יַסֵּ֣ר בִּ֭נְךָ כִּי־יֵ֣שׁ תִּקְוָ֑ה וְאֶל־הֲ֝מִית֗וֹ אַל־תִּשָּׂ֥א נַפְשֶֽׁךָ׃ | 18 |
Henüz umut varken çocuğunu eğit, Onun yıkımına neden olma.
גְּֽדָל חֵ֭מָה נֹ֣שֵׂא עֹ֑נֶשׁ כִּ֥י אִם־תַּ֝צִּ֗יל וְע֣וֹד תּוֹסִֽף׃ | 19 |
Huysuz insan cezasını çekmelidir.

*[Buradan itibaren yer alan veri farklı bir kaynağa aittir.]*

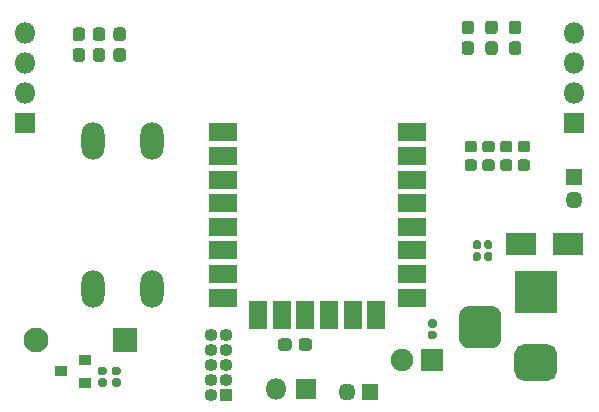
<source format=gbr>
%TF.GenerationSoftware,KiCad,Pcbnew,(5.1.6)-1*%
%TF.CreationDate,2021-03-25T12:52:47+05:30*%
%TF.ProjectId,RX_Controller,52585f43-6f6e-4747-926f-6c6c65722e6b,rev?*%
%TF.SameCoordinates,Original*%
%TF.FileFunction,Soldermask,Top*%
%TF.FilePolarity,Negative*%
%FSLAX46Y46*%
G04 Gerber Fmt 4.6, Leading zero omitted, Abs format (unit mm)*
G04 Created by KiCad (PCBNEW (5.1.6)-1) date 2021-03-25 12:52:47*
%MOMM*%
%LPD*%
G01*
G04 APERTURE LIST*
%ADD10O,1.950000X3.148000*%
%ADD11O,1.800000X1.800000*%
%ADD12R,1.800000X1.800000*%
%ADD13R,2.100000X2.100000*%
%ADD14C,2.100000*%
%ADD15R,2.600000X1.900000*%
%ADD16R,3.600000X3.600000*%
%ADD17R,1.100000X1.100000*%
%ADD18O,1.100000X1.100000*%
%ADD19R,1.450000X1.450000*%
%ADD20O,1.450000X1.450000*%
%ADD21R,1.000000X0.900000*%
%ADD22R,1.900000X1.900000*%
%ADD23C,1.900000*%
%ADD24R,2.400000X1.500000*%
%ADD25R,1.500000X2.400000*%
%ADD26R,2.430000X1.500000*%
G04 APERTURE END LIST*
D10*
%TO.C,SW1*%
X107500000Y-90750000D03*
X112500000Y-90750000D03*
X107500000Y-103250000D03*
X112500000Y-103250000D03*
%TD*%
D11*
%TO.C,J3*%
X148250000Y-81630000D03*
X148250000Y-84170000D03*
X148250000Y-86710000D03*
D12*
X148250000Y-89250000D03*
%TD*%
%TO.C,BT1*%
X125540000Y-111750000D03*
D11*
X123000000Y-111750000D03*
%TD*%
D13*
%TO.C,BZ1*%
X110250000Y-107600000D03*
D14*
X102650000Y-107600000D03*
%TD*%
%TO.C,C15*%
G36*
G01*
X140718750Y-90725000D02*
X141281250Y-90725000D01*
G75*
G02*
X141525000Y-90968750I0J-243750D01*
G01*
X141525000Y-91456250D01*
G75*
G02*
X141281250Y-91700000I-243750J0D01*
G01*
X140718750Y-91700000D01*
G75*
G02*
X140475000Y-91456250I0J243750D01*
G01*
X140475000Y-90968750D01*
G75*
G02*
X140718750Y-90725000I243750J0D01*
G01*
G37*
G36*
G01*
X140718750Y-92300000D02*
X141281250Y-92300000D01*
G75*
G02*
X141525000Y-92543750I0J-243750D01*
G01*
X141525000Y-93031250D01*
G75*
G02*
X141281250Y-93275000I-243750J0D01*
G01*
X140718750Y-93275000D01*
G75*
G02*
X140475000Y-93031250I0J243750D01*
G01*
X140475000Y-92543750D01*
G75*
G02*
X140718750Y-92300000I243750J0D01*
G01*
G37*
%TD*%
%TO.C,C16*%
G36*
G01*
X142218750Y-92300000D02*
X142781250Y-92300000D01*
G75*
G02*
X143025000Y-92543750I0J-243750D01*
G01*
X143025000Y-93031250D01*
G75*
G02*
X142781250Y-93275000I-243750J0D01*
G01*
X142218750Y-93275000D01*
G75*
G02*
X141975000Y-93031250I0J243750D01*
G01*
X141975000Y-92543750D01*
G75*
G02*
X142218750Y-92300000I243750J0D01*
G01*
G37*
G36*
G01*
X142218750Y-90725000D02*
X142781250Y-90725000D01*
G75*
G02*
X143025000Y-90968750I0J-243750D01*
G01*
X143025000Y-91456250D01*
G75*
G02*
X142781250Y-91700000I-243750J0D01*
G01*
X142218750Y-91700000D01*
G75*
G02*
X141975000Y-91456250I0J243750D01*
G01*
X141975000Y-90968750D01*
G75*
G02*
X142218750Y-90725000I243750J0D01*
G01*
G37*
%TD*%
D15*
%TO.C,D1*%
X147750000Y-99500000D03*
X143750000Y-99500000D03*
%TD*%
%TO.C,D3*%
G36*
G01*
X140987500Y-82300000D02*
X141512500Y-82300000D01*
G75*
G02*
X141775000Y-82562500I0J-262500D01*
G01*
X141775000Y-83187500D01*
G75*
G02*
X141512500Y-83450000I-262500J0D01*
G01*
X140987500Y-83450000D01*
G75*
G02*
X140725000Y-83187500I0J262500D01*
G01*
X140725000Y-82562500D01*
G75*
G02*
X140987500Y-82300000I262500J0D01*
G01*
G37*
G36*
G01*
X140987500Y-80550000D02*
X141512500Y-80550000D01*
G75*
G02*
X141775000Y-80812500I0J-262500D01*
G01*
X141775000Y-81437500D01*
G75*
G02*
X141512500Y-81700000I-262500J0D01*
G01*
X140987500Y-81700000D01*
G75*
G02*
X140725000Y-81437500I0J262500D01*
G01*
X140725000Y-80812500D01*
G75*
G02*
X140987500Y-80550000I262500J0D01*
G01*
G37*
%TD*%
%TO.C,D2*%
G36*
G01*
X138987501Y-80550000D02*
X139512501Y-80550000D01*
G75*
G02*
X139775001Y-80812500I0J-262500D01*
G01*
X139775001Y-81437500D01*
G75*
G02*
X139512501Y-81700000I-262500J0D01*
G01*
X138987501Y-81700000D01*
G75*
G02*
X138725001Y-81437500I0J262500D01*
G01*
X138725001Y-80812500D01*
G75*
G02*
X138987501Y-80550000I262500J0D01*
G01*
G37*
G36*
G01*
X138987501Y-82300000D02*
X139512501Y-82300000D01*
G75*
G02*
X139775001Y-82562500I0J-262500D01*
G01*
X139775001Y-83187500D01*
G75*
G02*
X139512501Y-83450000I-262500J0D01*
G01*
X138987501Y-83450000D01*
G75*
G02*
X138725001Y-83187500I0J262500D01*
G01*
X138725001Y-82562500D01*
G75*
G02*
X138987501Y-82300000I262500J0D01*
G01*
G37*
%TD*%
%TO.C,D7*%
G36*
G01*
X142987500Y-80550000D02*
X143512500Y-80550000D01*
G75*
G02*
X143775000Y-80812500I0J-262500D01*
G01*
X143775000Y-81437500D01*
G75*
G02*
X143512500Y-81700000I-262500J0D01*
G01*
X142987500Y-81700000D01*
G75*
G02*
X142725000Y-81437500I0J262500D01*
G01*
X142725000Y-80812500D01*
G75*
G02*
X142987500Y-80550000I262500J0D01*
G01*
G37*
G36*
G01*
X142987500Y-82300000D02*
X143512500Y-82300000D01*
G75*
G02*
X143775000Y-82562500I0J-262500D01*
G01*
X143775000Y-83187500D01*
G75*
G02*
X143512500Y-83450000I-262500J0D01*
G01*
X142987500Y-83450000D01*
G75*
G02*
X142725000Y-83187500I0J262500D01*
G01*
X142725000Y-82562500D01*
G75*
G02*
X142987500Y-82300000I262500J0D01*
G01*
G37*
%TD*%
D12*
%TO.C,J4*%
X101750000Y-89250000D03*
D11*
X101750000Y-86710000D03*
X101750000Y-84170000D03*
X101750000Y-81630000D03*
%TD*%
D16*
%TO.C,J1*%
X145000000Y-103500000D03*
G36*
G01*
X146025000Y-111050000D02*
X143975000Y-111050000D01*
G75*
G02*
X143200000Y-110275000I0J775000D01*
G01*
X143200000Y-108725000D01*
G75*
G02*
X143975000Y-107950000I775000J0D01*
G01*
X146025000Y-107950000D01*
G75*
G02*
X146800000Y-108725000I0J-775000D01*
G01*
X146800000Y-110275000D01*
G75*
G02*
X146025000Y-111050000I-775000J0D01*
G01*
G37*
G36*
G01*
X141200000Y-108300000D02*
X139400000Y-108300000D01*
G75*
G02*
X138500000Y-107400000I0J900000D01*
G01*
X138500000Y-105600000D01*
G75*
G02*
X139400000Y-104700000I900000J0D01*
G01*
X141200000Y-104700000D01*
G75*
G02*
X142100000Y-105600000I0J-900000D01*
G01*
X142100000Y-107400000D01*
G75*
G02*
X141200000Y-108300000I-900000J0D01*
G01*
G37*
%TD*%
D17*
%TO.C,J2*%
X118750000Y-112250000D03*
D18*
X117480000Y-112250000D03*
X118750000Y-110980000D03*
X117480000Y-110980000D03*
X118750000Y-109710000D03*
X117480000Y-109710000D03*
X118750000Y-108440000D03*
X117480000Y-108440000D03*
X118750000Y-107170000D03*
X117480000Y-107170000D03*
%TD*%
D19*
%TO.C,J5*%
X148250000Y-93750000D03*
D20*
X148250000Y-95750000D03*
%TD*%
D21*
%TO.C,Q1*%
X106825000Y-111200000D03*
X106825000Y-109300000D03*
X104825000Y-110250000D03*
%TD*%
%TO.C,R12*%
G36*
G01*
X109512500Y-81125000D02*
X110037500Y-81125000D01*
G75*
G02*
X110300000Y-81387500I0J-262500D01*
G01*
X110300000Y-82012500D01*
G75*
G02*
X110037500Y-82275000I-262500J0D01*
G01*
X109512500Y-82275000D01*
G75*
G02*
X109250000Y-82012500I0J262500D01*
G01*
X109250000Y-81387500D01*
G75*
G02*
X109512500Y-81125000I262500J0D01*
G01*
G37*
G36*
G01*
X109512500Y-82875000D02*
X110037500Y-82875000D01*
G75*
G02*
X110300000Y-83137500I0J-262500D01*
G01*
X110300000Y-83762500D01*
G75*
G02*
X110037500Y-84025000I-262500J0D01*
G01*
X109512500Y-84025000D01*
G75*
G02*
X109250000Y-83762500I0J262500D01*
G01*
X109250000Y-83137500D01*
G75*
G02*
X109512500Y-82875000I262500J0D01*
G01*
G37*
%TD*%
%TO.C,R13*%
G36*
G01*
X108287500Y-84025000D02*
X107762500Y-84025000D01*
G75*
G02*
X107500000Y-83762500I0J262500D01*
G01*
X107500000Y-83137500D01*
G75*
G02*
X107762500Y-82875000I262500J0D01*
G01*
X108287500Y-82875000D01*
G75*
G02*
X108550000Y-83137500I0J-262500D01*
G01*
X108550000Y-83762500D01*
G75*
G02*
X108287500Y-84025000I-262500J0D01*
G01*
G37*
G36*
G01*
X108287500Y-82275000D02*
X107762500Y-82275000D01*
G75*
G02*
X107500000Y-82012500I0J262500D01*
G01*
X107500000Y-81387500D01*
G75*
G02*
X107762500Y-81125000I262500J0D01*
G01*
X108287500Y-81125000D01*
G75*
G02*
X108550000Y-81387500I0J-262500D01*
G01*
X108550000Y-82012500D01*
G75*
G02*
X108287500Y-82275000I-262500J0D01*
G01*
G37*
%TD*%
%TO.C,R14*%
G36*
G01*
X106062500Y-82875000D02*
X106587500Y-82875000D01*
G75*
G02*
X106850000Y-83137500I0J-262500D01*
G01*
X106850000Y-83762500D01*
G75*
G02*
X106587500Y-84025000I-262500J0D01*
G01*
X106062500Y-84025000D01*
G75*
G02*
X105800000Y-83762500I0J262500D01*
G01*
X105800000Y-83137500D01*
G75*
G02*
X106062500Y-82875000I262500J0D01*
G01*
G37*
G36*
G01*
X106062500Y-81125000D02*
X106587500Y-81125000D01*
G75*
G02*
X106850000Y-81387500I0J-262500D01*
G01*
X106850000Y-82012500D01*
G75*
G02*
X106587500Y-82275000I-262500J0D01*
G01*
X106062500Y-82275000D01*
G75*
G02*
X105800000Y-82012500I0J262500D01*
G01*
X105800000Y-81387500D01*
G75*
G02*
X106062500Y-81125000I262500J0D01*
G01*
G37*
%TD*%
%TO.C,R8*%
G36*
G01*
X136052500Y-106815000D02*
X136447500Y-106815000D01*
G75*
G02*
X136620000Y-106987500I0J-172500D01*
G01*
X136620000Y-107332500D01*
G75*
G02*
X136447500Y-107505000I-172500J0D01*
G01*
X136052500Y-107505000D01*
G75*
G02*
X135880000Y-107332500I0J172500D01*
G01*
X135880000Y-106987500D01*
G75*
G02*
X136052500Y-106815000I172500J0D01*
G01*
G37*
G36*
G01*
X136052500Y-105845000D02*
X136447500Y-105845000D01*
G75*
G02*
X136620000Y-106017500I0J-172500D01*
G01*
X136620000Y-106362500D01*
G75*
G02*
X136447500Y-106535000I-172500J0D01*
G01*
X136052500Y-106535000D01*
G75*
G02*
X135880000Y-106362500I0J172500D01*
G01*
X135880000Y-106017500D01*
G75*
G02*
X136052500Y-105845000I172500J0D01*
G01*
G37*
%TD*%
%TO.C,R9*%
G36*
G01*
X109672500Y-111530000D02*
X109277500Y-111530000D01*
G75*
G02*
X109105000Y-111357500I0J172500D01*
G01*
X109105000Y-111012500D01*
G75*
G02*
X109277500Y-110840000I172500J0D01*
G01*
X109672500Y-110840000D01*
G75*
G02*
X109845000Y-111012500I0J-172500D01*
G01*
X109845000Y-111357500D01*
G75*
G02*
X109672500Y-111530000I-172500J0D01*
G01*
G37*
G36*
G01*
X109672500Y-110560000D02*
X109277500Y-110560000D01*
G75*
G02*
X109105000Y-110387500I0J172500D01*
G01*
X109105000Y-110042500D01*
G75*
G02*
X109277500Y-109870000I172500J0D01*
G01*
X109672500Y-109870000D01*
G75*
G02*
X109845000Y-110042500I0J-172500D01*
G01*
X109845000Y-110387500D01*
G75*
G02*
X109672500Y-110560000I-172500J0D01*
G01*
G37*
%TD*%
%TO.C,R7*%
G36*
G01*
X108497500Y-110560000D02*
X108102500Y-110560000D01*
G75*
G02*
X107930000Y-110387500I0J172500D01*
G01*
X107930000Y-110042500D01*
G75*
G02*
X108102500Y-109870000I172500J0D01*
G01*
X108497500Y-109870000D01*
G75*
G02*
X108670000Y-110042500I0J-172500D01*
G01*
X108670000Y-110387500D01*
G75*
G02*
X108497500Y-110560000I-172500J0D01*
G01*
G37*
G36*
G01*
X108497500Y-111530000D02*
X108102500Y-111530000D01*
G75*
G02*
X107930000Y-111357500I0J172500D01*
G01*
X107930000Y-111012500D01*
G75*
G02*
X108102500Y-110840000I172500J0D01*
G01*
X108497500Y-110840000D01*
G75*
G02*
X108670000Y-111012500I0J-172500D01*
G01*
X108670000Y-111357500D01*
G75*
G02*
X108497500Y-111530000I-172500J0D01*
G01*
G37*
%TD*%
%TO.C,R20*%
G36*
G01*
X139218750Y-92300000D02*
X139781250Y-92300000D01*
G75*
G02*
X140025000Y-92543750I0J-243750D01*
G01*
X140025000Y-93031250D01*
G75*
G02*
X139781250Y-93275000I-243750J0D01*
G01*
X139218750Y-93275000D01*
G75*
G02*
X138975000Y-93031250I0J243750D01*
G01*
X138975000Y-92543750D01*
G75*
G02*
X139218750Y-92300000I243750J0D01*
G01*
G37*
G36*
G01*
X139218750Y-90725000D02*
X139781250Y-90725000D01*
G75*
G02*
X140025000Y-90968750I0J-243750D01*
G01*
X140025000Y-91456250D01*
G75*
G02*
X139781250Y-91700000I-243750J0D01*
G01*
X139218750Y-91700000D01*
G75*
G02*
X138975000Y-91456250I0J243750D01*
G01*
X138975000Y-90968750D01*
G75*
G02*
X139218750Y-90725000I243750J0D01*
G01*
G37*
%TD*%
%TO.C,R22*%
G36*
G01*
X144281250Y-93275000D02*
X143718750Y-93275000D01*
G75*
G02*
X143475000Y-93031250I0J243750D01*
G01*
X143475000Y-92543750D01*
G75*
G02*
X143718750Y-92300000I243750J0D01*
G01*
X144281250Y-92300000D01*
G75*
G02*
X144525000Y-92543750I0J-243750D01*
G01*
X144525000Y-93031250D01*
G75*
G02*
X144281250Y-93275000I-243750J0D01*
G01*
G37*
G36*
G01*
X144281250Y-91700000D02*
X143718750Y-91700000D01*
G75*
G02*
X143475000Y-91456250I0J243750D01*
G01*
X143475000Y-90968750D01*
G75*
G02*
X143718750Y-90725000I243750J0D01*
G01*
X144281250Y-90725000D01*
G75*
G02*
X144525000Y-90968750I0J-243750D01*
G01*
X144525000Y-91456250D01*
G75*
G02*
X144281250Y-91700000I-243750J0D01*
G01*
G37*
%TD*%
%TO.C,R17*%
G36*
G01*
X140360000Y-99327500D02*
X140360000Y-99722500D01*
G75*
G02*
X140187500Y-99895000I-172500J0D01*
G01*
X139842500Y-99895000D01*
G75*
G02*
X139670000Y-99722500I0J172500D01*
G01*
X139670000Y-99327500D01*
G75*
G02*
X139842500Y-99155000I172500J0D01*
G01*
X140187500Y-99155000D01*
G75*
G02*
X140360000Y-99327500I0J-172500D01*
G01*
G37*
G36*
G01*
X141330000Y-99327500D02*
X141330000Y-99722500D01*
G75*
G02*
X141157500Y-99895000I-172500J0D01*
G01*
X140812500Y-99895000D01*
G75*
G02*
X140640000Y-99722500I0J172500D01*
G01*
X140640000Y-99327500D01*
G75*
G02*
X140812500Y-99155000I172500J0D01*
G01*
X141157500Y-99155000D01*
G75*
G02*
X141330000Y-99327500I0J-172500D01*
G01*
G37*
%TD*%
%TO.C,R18*%
G36*
G01*
X141330000Y-100327500D02*
X141330000Y-100722500D01*
G75*
G02*
X141157500Y-100895000I-172500J0D01*
G01*
X140812500Y-100895000D01*
G75*
G02*
X140640000Y-100722500I0J172500D01*
G01*
X140640000Y-100327500D01*
G75*
G02*
X140812500Y-100155000I172500J0D01*
G01*
X141157500Y-100155000D01*
G75*
G02*
X141330000Y-100327500I0J-172500D01*
G01*
G37*
G36*
G01*
X140360000Y-100327500D02*
X140360000Y-100722500D01*
G75*
G02*
X140187500Y-100895000I-172500J0D01*
G01*
X139842500Y-100895000D01*
G75*
G02*
X139670000Y-100722500I0J172500D01*
G01*
X139670000Y-100327500D01*
G75*
G02*
X139842500Y-100155000I172500J0D01*
G01*
X140187500Y-100155000D01*
G75*
G02*
X140360000Y-100327500I0J-172500D01*
G01*
G37*
%TD*%
D19*
%TO.C,TH1*%
X131000000Y-112000000D03*
D20*
X129000000Y-112000000D03*
%TD*%
D22*
%TO.C,D4*%
X136250000Y-109250000D03*
D23*
X133710000Y-109250000D03*
%TD*%
%TO.C,C5*%
G36*
G01*
X126075000Y-107712500D02*
X126075000Y-108237500D01*
G75*
G02*
X125812500Y-108500000I-262500J0D01*
G01*
X125187500Y-108500000D01*
G75*
G02*
X124925000Y-108237500I0J262500D01*
G01*
X124925000Y-107712500D01*
G75*
G02*
X125187500Y-107450000I262500J0D01*
G01*
X125812500Y-107450000D01*
G75*
G02*
X126075000Y-107712500I0J-262500D01*
G01*
G37*
G36*
G01*
X124325000Y-107712500D02*
X124325000Y-108237500D01*
G75*
G02*
X124062500Y-108500000I-262500J0D01*
G01*
X123437500Y-108500000D01*
G75*
G02*
X123175000Y-108237500I0J262500D01*
G01*
X123175000Y-107712500D01*
G75*
G02*
X123437500Y-107450000I262500J0D01*
G01*
X124062500Y-107450000D01*
G75*
G02*
X124325000Y-107712500I0J-262500D01*
G01*
G37*
%TD*%
D24*
%TO.C,U2*%
X118500000Y-90000000D03*
X118500000Y-92000000D03*
X118500000Y-94000000D03*
X118500000Y-96000000D03*
X118500000Y-98000000D03*
X118500000Y-100000000D03*
X118500000Y-102000000D03*
X118500000Y-104000000D03*
D25*
X121500000Y-105500000D03*
X123500000Y-105500000D03*
X125500000Y-105500000D03*
X127500000Y-105500000D03*
X129500000Y-105500000D03*
X131500000Y-105500000D03*
D24*
X134500000Y-104000000D03*
X134500000Y-102000000D03*
X134500000Y-100000000D03*
X134500000Y-98000000D03*
X134500000Y-96000000D03*
X134500000Y-94000000D03*
D26*
X134500000Y-92000000D03*
D24*
X134500000Y-90000000D03*
%TD*%
M02*

</source>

Onu bir kere kurtarsan da, hep aynı şeyi yapman gerekir.
שְׁמַ֣ע עֵ֭צָה וְקַבֵּ֣ל מוּסָ֑ר לְ֝מַ֗עַן תֶּחְכַּ֥ם בְּאַחֲרִיתֶֽךָ׃ | 20 |
Öğüde kulak ver, terbiyeyi kabul et ki, Ömrünün kalan kısmı boyunca bilge olasın.
רַבּ֣וֹת מַחֲשָׁב֣וֹת בְּלֶב־אִ֑ישׁ וַעֲצַ֥ת יְ֝הוָ֗ה הִ֣יא תָקֽוּם׃ | 21 |
İnsan yüreğinde çok şey tasarlar, Ama gerçekleşen, RAB'bin amacıdır.
תַּאֲוַ֣ת אָדָ֣ם חַסְדּ֑וֹ וְטֽוֹב־רָ֝שׁ מֵאִ֥ישׁ כָּזָֽב׃ | 22 |
İnsandan istenen vefadır, Yoksul olmak yalancı olmaktan yeğdir.
יִרְאַ֣ת יְהוָ֣ה לְחַיִּ֑ים וְשָׂבֵ֥עַ יָ֝לִ֗ין בַּל־יִפָּ֥קֶד רָֽע׃ | 23 |
RAB korkusu Doygun ve dertsiz bir yaşama kavuşturur.
טָ֘מַ֤ן עָצֵ֣ל יָ֭דוֹ בַּצַּלָּ֑חַת גַּם־אֶל־פִּ֝֗יהוּ לֹ֣א יְשִׁיבֶֽנָּה׃ | 24 |
Tembel sahana daldırdığı elini Ağzına geri götürmek bile istemez.
לֵ֣ץ תַּ֭כֶּה וּפֶ֣תִי יַעְרִ֑ם וְהוֹכִ֥יחַ לְ֝נָב֗וֹן יָבִ֥ין דָּֽעַת׃ | 25 |
Alaycıyı döversen bön kişi ibret alır, Akıllı kişiyi azarlarsan bilgisine bilgi katar.
מְֽשַׁדֶּד־אָ֭ב יַבְרִ֣יחַ אֵ֑ם בֵּ֝֗ן מֵבִ֥ישׁ וּמַחְפִּֽיר׃ | 26 |
Babasına saldıran, annesini kovan çocuk, Ailesinin utancı ve yüzkarasıdır.
חַֽדַל־בְּ֭נִי לִשְׁמֹ֣עַ מוּסָ֑ר לִ֝שְׁג֗וֹת מֵֽאִמְרֵי־דָֽעַת׃ | 27 |
Oğlum, uyarılara kulağını tıkarsan, Bilgi kaynağı sözlerden saparsın.
עֵ֣ד בְּ֭לִיַּעַל יָלִ֣יץ מִשְׁפָּ֑ט וּפִ֥י רְ֝שָׁעִ֗ים יְבַלַּע־אָֽוֶן׃ | 28 |
Niyeti bozuk tanık adaletle eğlenir, Kötülerin ağzı fesatla beslenir.
נָכ֣וֹנוּ לַלֵּצִ֣ים שְׁפָטִ֑ים וּ֝מַהֲלֻמ֗וֹת לְגֵ֣ו כְּסִילִֽים׃ | 29 |
Alaycılar için ceza, Akılsızların sırtı için kötek hazırdır.